In-Memory Computing and Data Analytics

One of the recurring themes I’m hearing at tech conferences this year is in-memory computing. At the core of these discussions is the need to make data-informed business decisions more quickly. Instead of taking a snapshot from your data sources and loading the data into a data warehouse for analysis, which can take hours or days to get a a number of solutions are promising analytics side-by-side with your transactional workloads in the form of in-memory computing.

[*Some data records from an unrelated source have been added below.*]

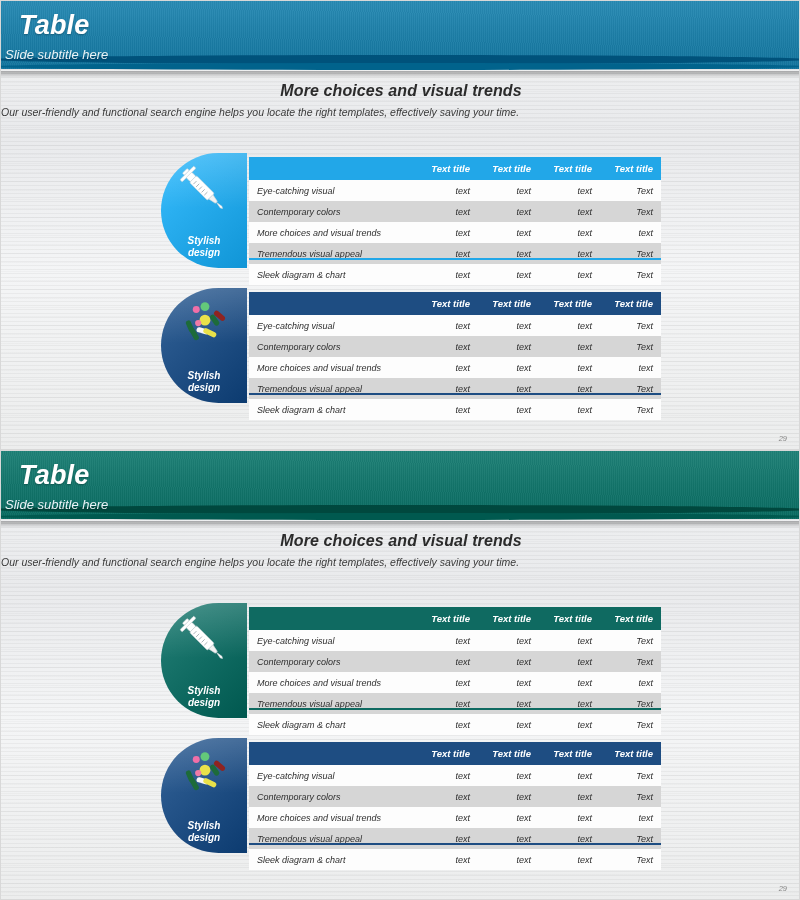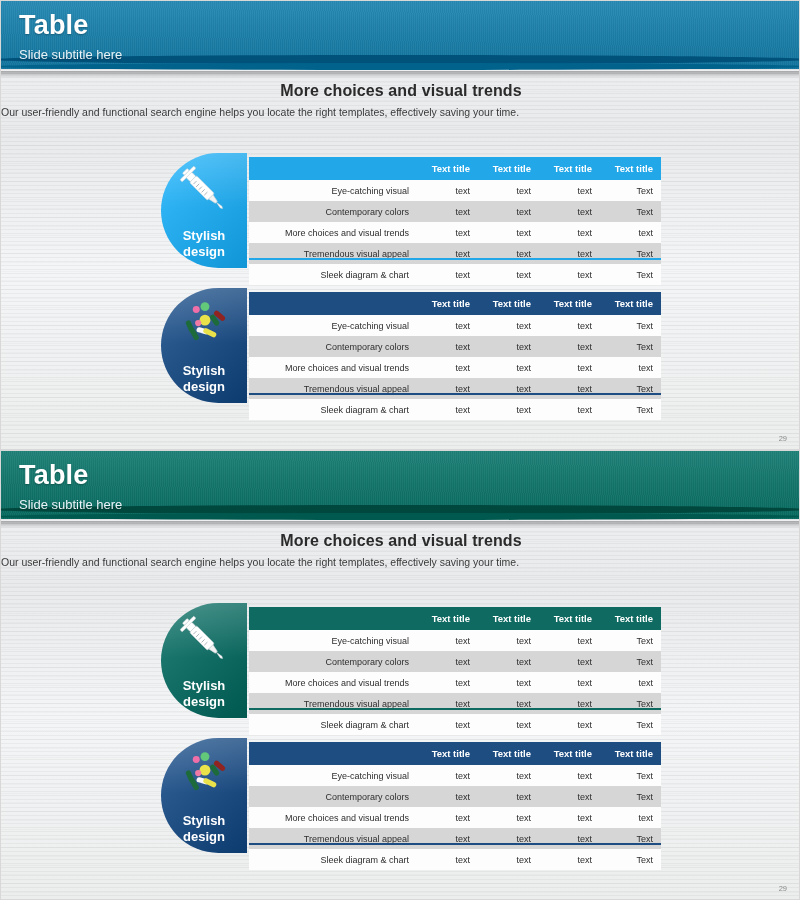--- a/index.html
+++ b/index.html
@@ -9,7 +9,7 @@
     font-family:"Liberation Sans",sans-serif;
     overflow:hidden;
   }
-  .page{position:relative;width:800px;height:900px;}
+  .page{position:relative;width:800px;height:900px;font-style:italic;}
 
   
   .slide{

What exactly is in-memory computing?

Instead of working with data stored to disk, in-memory computing is centered around data stored in RAM or the CPU cache, which gets the efficiency of the direct access to the system bus you simply can’t get from reading from storage.

The speed of access isn’t without it’s challenges. Memory is notoriously volatile, though purpose built systems designed for in-memory computing help mitigate some of the risk. The other potential challenge of in-memory computing is the tendency for data sets to grow over time. Some of the in-memory solutions currently on the market require memory to increase as the database increases in size.

Some of the more innovative in-memory solutions use columnar data storage in combination with data compression so that you don’t need the entire database in memory in order to get the full benefit of real time analysis. This translates to being able to do data analysis in near real time instead of relying on classic ETL approaches to data analysis where you are effectively doing analysis on a snapshot in time.